Module 7

Prompt Engineering for Extraction

This module ensures your agent's deliverables, prospect lists, campaign briefs, lead scores, are returned in a valid, parseable format with no hallucinated fields. You will master Structured Outputs for guaranteed JSON, nullable schemas for missing data, and the critical citations incompatibility constraint.

Answer key Module7_Complete.ipynb

1. The Two Pillars of Structured Outputs

Structured outputs constrain Claude's responses to a specific JSON schema, eliminating JSON.parse() errors and missing fields.

  • JSON Outputs (output_config.format): Controls what Claude says in its final response, forcing it to return a JSON object instead of conversational text.
  • Strict Tool Use (strict: true): Guarantees that when Claude calls a tool (e.g., add_lead_to_crm), the inputs follow your schema exactly.

2. Performance: Grammar Compilation & Caching

For the Architect exam, understand how the "engine" works. Structured outputs use constrained sampling with compiled grammar artifacts.

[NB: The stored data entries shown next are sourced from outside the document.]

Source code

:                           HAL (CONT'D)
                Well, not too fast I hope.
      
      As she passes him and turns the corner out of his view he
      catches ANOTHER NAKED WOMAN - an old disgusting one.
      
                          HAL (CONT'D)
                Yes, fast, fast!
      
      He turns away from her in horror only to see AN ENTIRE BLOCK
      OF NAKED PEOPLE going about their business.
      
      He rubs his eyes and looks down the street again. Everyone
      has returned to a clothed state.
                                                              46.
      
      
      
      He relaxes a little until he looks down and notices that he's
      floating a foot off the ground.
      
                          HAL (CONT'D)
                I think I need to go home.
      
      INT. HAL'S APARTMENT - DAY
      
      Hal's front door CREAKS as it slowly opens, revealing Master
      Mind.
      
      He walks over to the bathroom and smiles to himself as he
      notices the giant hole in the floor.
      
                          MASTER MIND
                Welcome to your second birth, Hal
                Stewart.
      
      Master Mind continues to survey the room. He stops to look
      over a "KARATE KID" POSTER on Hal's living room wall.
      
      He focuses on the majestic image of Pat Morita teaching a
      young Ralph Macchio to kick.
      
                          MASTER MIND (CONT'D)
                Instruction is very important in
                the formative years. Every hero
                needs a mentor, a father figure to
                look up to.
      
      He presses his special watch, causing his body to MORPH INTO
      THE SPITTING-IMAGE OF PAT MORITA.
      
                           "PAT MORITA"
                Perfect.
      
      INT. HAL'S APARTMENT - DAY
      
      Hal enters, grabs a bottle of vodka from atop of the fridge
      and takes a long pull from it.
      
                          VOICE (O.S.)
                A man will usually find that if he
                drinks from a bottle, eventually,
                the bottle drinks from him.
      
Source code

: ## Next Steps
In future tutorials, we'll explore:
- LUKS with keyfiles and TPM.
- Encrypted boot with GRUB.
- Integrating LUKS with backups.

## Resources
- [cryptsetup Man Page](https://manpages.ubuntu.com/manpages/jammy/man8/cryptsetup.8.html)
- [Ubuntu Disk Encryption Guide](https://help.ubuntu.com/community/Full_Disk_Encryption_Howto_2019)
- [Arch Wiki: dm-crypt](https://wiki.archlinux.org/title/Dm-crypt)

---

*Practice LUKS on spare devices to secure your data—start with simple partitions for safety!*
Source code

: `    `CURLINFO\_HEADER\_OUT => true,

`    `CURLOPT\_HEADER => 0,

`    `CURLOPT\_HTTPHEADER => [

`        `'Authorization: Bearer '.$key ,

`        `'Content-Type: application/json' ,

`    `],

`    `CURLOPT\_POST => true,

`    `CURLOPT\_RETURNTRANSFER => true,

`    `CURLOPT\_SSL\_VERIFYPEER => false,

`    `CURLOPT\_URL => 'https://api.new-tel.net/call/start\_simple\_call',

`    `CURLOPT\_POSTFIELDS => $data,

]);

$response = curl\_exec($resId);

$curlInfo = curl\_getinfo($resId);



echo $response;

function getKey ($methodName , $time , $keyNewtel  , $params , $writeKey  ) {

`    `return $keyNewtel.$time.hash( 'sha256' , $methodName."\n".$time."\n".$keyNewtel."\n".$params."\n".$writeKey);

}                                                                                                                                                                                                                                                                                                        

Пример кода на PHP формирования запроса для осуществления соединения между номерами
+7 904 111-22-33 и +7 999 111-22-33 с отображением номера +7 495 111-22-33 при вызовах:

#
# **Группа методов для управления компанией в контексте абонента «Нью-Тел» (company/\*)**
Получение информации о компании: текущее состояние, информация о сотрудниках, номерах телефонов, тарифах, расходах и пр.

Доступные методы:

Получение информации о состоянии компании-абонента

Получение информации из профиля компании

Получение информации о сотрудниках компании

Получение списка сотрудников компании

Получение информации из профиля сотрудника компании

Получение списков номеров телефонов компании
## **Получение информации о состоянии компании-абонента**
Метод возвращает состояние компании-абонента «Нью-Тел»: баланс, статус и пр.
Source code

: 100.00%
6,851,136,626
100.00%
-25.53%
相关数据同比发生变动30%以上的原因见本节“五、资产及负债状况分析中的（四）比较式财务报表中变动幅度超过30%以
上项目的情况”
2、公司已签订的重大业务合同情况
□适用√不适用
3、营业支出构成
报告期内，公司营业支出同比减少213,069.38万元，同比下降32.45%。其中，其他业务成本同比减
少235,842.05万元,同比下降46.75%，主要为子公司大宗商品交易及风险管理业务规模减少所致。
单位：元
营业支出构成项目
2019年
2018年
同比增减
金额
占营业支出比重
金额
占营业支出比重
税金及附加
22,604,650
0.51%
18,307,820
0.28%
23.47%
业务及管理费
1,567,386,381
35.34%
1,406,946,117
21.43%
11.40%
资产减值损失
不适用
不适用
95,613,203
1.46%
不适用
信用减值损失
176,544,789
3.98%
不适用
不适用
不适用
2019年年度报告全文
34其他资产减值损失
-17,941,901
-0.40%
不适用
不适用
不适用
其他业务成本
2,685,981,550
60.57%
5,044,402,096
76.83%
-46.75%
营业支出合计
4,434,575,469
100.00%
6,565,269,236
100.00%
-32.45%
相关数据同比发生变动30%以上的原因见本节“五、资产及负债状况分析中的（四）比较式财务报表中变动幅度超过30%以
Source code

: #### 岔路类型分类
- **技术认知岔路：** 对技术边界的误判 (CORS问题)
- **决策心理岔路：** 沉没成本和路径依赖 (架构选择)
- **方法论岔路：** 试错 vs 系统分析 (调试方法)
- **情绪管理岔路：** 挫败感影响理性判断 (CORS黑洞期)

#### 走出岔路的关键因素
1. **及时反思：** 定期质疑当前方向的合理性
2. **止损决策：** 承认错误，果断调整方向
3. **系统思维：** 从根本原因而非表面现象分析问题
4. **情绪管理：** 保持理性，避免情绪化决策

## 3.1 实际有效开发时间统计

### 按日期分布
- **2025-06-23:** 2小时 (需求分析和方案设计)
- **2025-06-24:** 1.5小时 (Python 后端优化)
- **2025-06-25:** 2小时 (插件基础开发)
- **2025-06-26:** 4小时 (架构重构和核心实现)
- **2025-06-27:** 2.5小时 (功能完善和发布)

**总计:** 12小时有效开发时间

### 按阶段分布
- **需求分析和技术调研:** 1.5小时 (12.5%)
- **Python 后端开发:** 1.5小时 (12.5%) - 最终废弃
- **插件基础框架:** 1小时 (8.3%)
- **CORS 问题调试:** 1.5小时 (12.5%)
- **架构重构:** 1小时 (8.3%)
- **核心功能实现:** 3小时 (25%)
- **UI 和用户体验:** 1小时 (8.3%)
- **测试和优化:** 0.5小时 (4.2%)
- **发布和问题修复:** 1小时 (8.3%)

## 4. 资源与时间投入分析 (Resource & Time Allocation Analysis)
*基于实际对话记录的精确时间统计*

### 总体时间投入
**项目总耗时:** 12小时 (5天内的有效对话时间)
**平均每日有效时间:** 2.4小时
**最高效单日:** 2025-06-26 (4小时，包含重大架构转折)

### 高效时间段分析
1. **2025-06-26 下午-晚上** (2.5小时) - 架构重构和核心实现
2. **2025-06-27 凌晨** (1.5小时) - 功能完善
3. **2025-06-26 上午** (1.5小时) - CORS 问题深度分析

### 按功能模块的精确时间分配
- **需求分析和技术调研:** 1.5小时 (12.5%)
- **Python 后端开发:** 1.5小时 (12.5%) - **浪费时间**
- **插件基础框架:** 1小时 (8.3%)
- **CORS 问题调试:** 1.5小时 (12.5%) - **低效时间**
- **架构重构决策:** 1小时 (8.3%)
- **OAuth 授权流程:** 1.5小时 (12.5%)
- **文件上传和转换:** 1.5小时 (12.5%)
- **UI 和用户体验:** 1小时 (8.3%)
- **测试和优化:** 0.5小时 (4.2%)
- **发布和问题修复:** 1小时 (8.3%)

  • Initial Latency: The first request with a new schema has extra latency during grammar compilation.
  • 24-Hour Cache: Compiled grammars are cached for 24 hours from the last use, making subsequent requests much faster.
  • Invalidation: Changing the schema structure or the set of tools in the request invalidates this cache.

3. Critical Constraints

The API enforces several complexity limits to ensure efficient compilation. These are important exam numbers:

  • Strict Tools: Maximum 20 strict tools per request.
  • Optional Parameters: Total of 24 optional parameters across all strict schemas in a single request.
  • Union Types: Total of 16 parameters using anyOf or type arrays (like ["string", "null"]).
  • Property Ordering: Claude orders properties with required properties first, followed by optional properties, regardless of their order in your schema.

4. Implementation Task

Configure the agent to output a structured marketing plan while ensuring its research tool is called with strict parameters.

Python
# Implementing Structured Response and Strict Tool Use
response = client.messages.create(
    model="claude-opus-4-7",
    max_tokens=4096,
    # JSON Output: Final response format
    output_config={
        "format": {
            "type": "json_schema",
            "schema": {
                "type": "object",
                "properties": {
                    "campaign_name": {"type": "string"},
                    "budget_allocation": {"type": "integer"},
                    "channels": {"type": "array", "items": {"type": "string"}}
                },
                "required": ["campaign_name", "budget_allocation", "channels"],
                "additionalProperties": False
            }
        }
    },
    # Strict Tool Use: Guaranteed input format
    tools=[{
        "name": "search_market_data",
        "strict": True,  # Enforce schema validation
        "input_schema": {
            "type": "object",
            "properties": {
                "region": {"type": "string"},
                "industry": {"type": "string"}
            },
            "required": ["region", "industry"],
            "additionalProperties": False
        }
    }],
    messages=[{"role": "user", "content": "Plan a $10k AI consulting launch in London."}]
)

5. Hallucination Prevention: Nullable Fields

When extracting prospect data, some fields will legitimately be missing (e.g., budget information not yet disclosed). Define those fields as nullable to prevent Claude from inventing placeholder values.

  • Pattern: Use a type array ["string", "null"] to allow both a real value and null when data is absent.
  • Counts against union limit: Each nullable field uses one of the 16 allowed union-type parameters per request.
JSON (schema excerpt)
{
  "type": "object",
  "properties": {
    "company_name":  {"type": "string"},
    "contact_email": {"type": "string"},
    "budget_range":  {"type": ["string", "null"]},  // nullable, may be unknown
    "decision_date": {"type": ["string", "null"]}   // nullable, may be unknown
  },
  "required": ["company_name", "contact_email", "budget_range", "decision_date"],
  "additionalProperties": false
}
Architect Tip for the Exam

Citations and Structured Outputs are fundamentally incompatible. Citations require interleaving text and citation blocks, which violates strict JSON schema constraints. The API returns a 400 error if both are active in the same request. Architects must choose one or the other based on the use case, citations for grounded research, structured outputs for CRM-ready extraction.

Lab Exercise: Reliable Extraction Schema

Self-driven lab Module7_Self_Driven_Lab.ipynb

Objective: produce structured extraction outputs without forcing Claude to invent missing values.

  1. Design a JSON schema with required nullable fields for uncertain business data.
  2. Run or sketch an extraction call using `output_config.format`.
  3. Add a validation step that returns the original document, failed extraction, and exact validation error for retry.
  4. Explain when citations must be chosen instead of structured output.
Expected Deliverable

A strict extraction workflow with validation and retry behavior.